YOUR TASK:
From the first line to the last, print the records exactly, leaving out the pictures.
BEGIN GIVEN ENTRIES
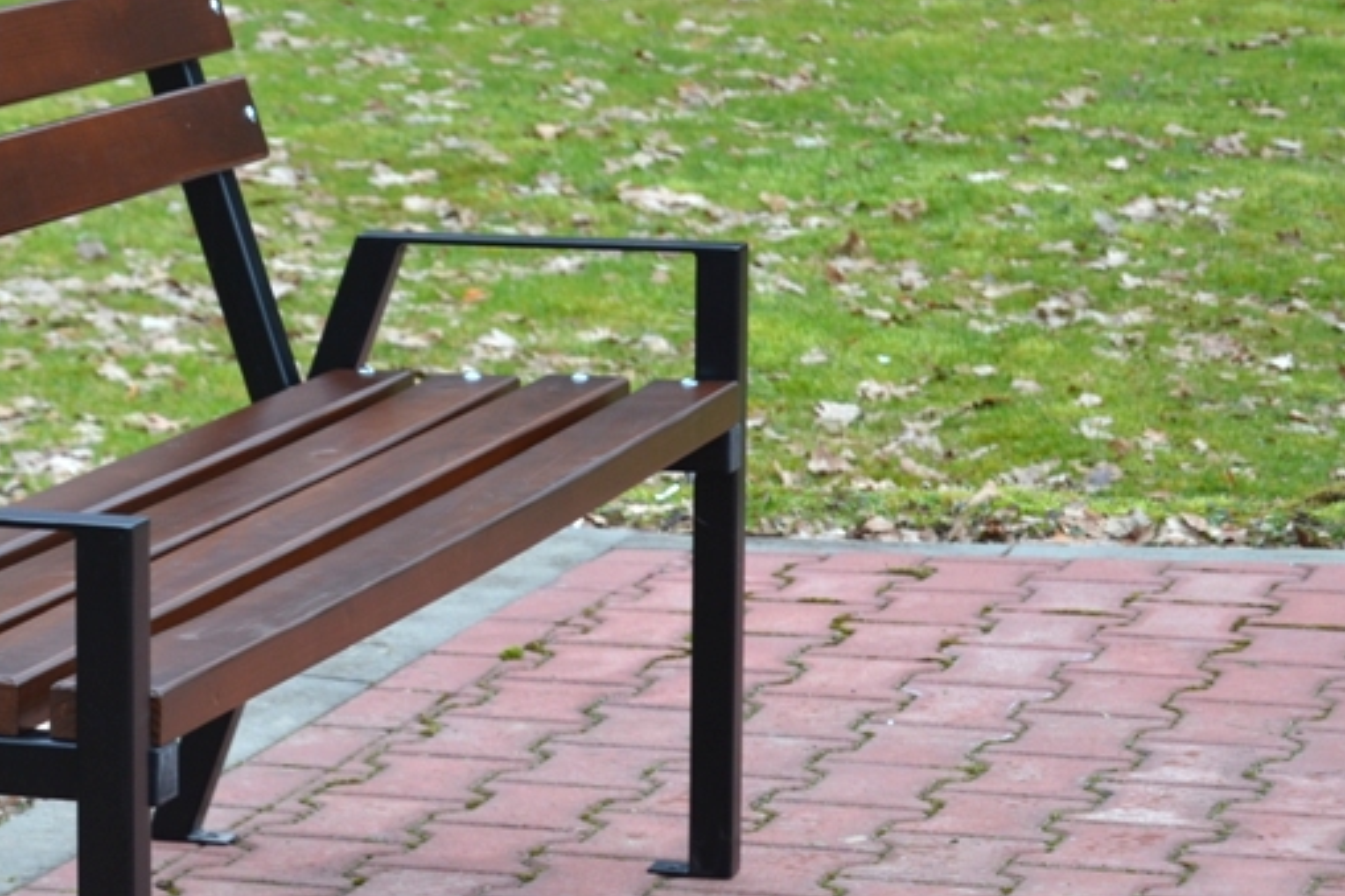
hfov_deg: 12.3
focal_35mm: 166
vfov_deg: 8.2
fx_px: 6200
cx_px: 114
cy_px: 712
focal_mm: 55
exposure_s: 1/125
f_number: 5.6
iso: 220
END GIVEN ENTRIES
PROBLEM SOLUTION:
hfov_deg: 12.3
focal_35mm: 166
vfov_deg: 8.2
fx_px: 6200
cx_px: 114
cy_px: 712
focal_mm: 55
exposure_s: 1/125
f_number: 5.6
iso: 220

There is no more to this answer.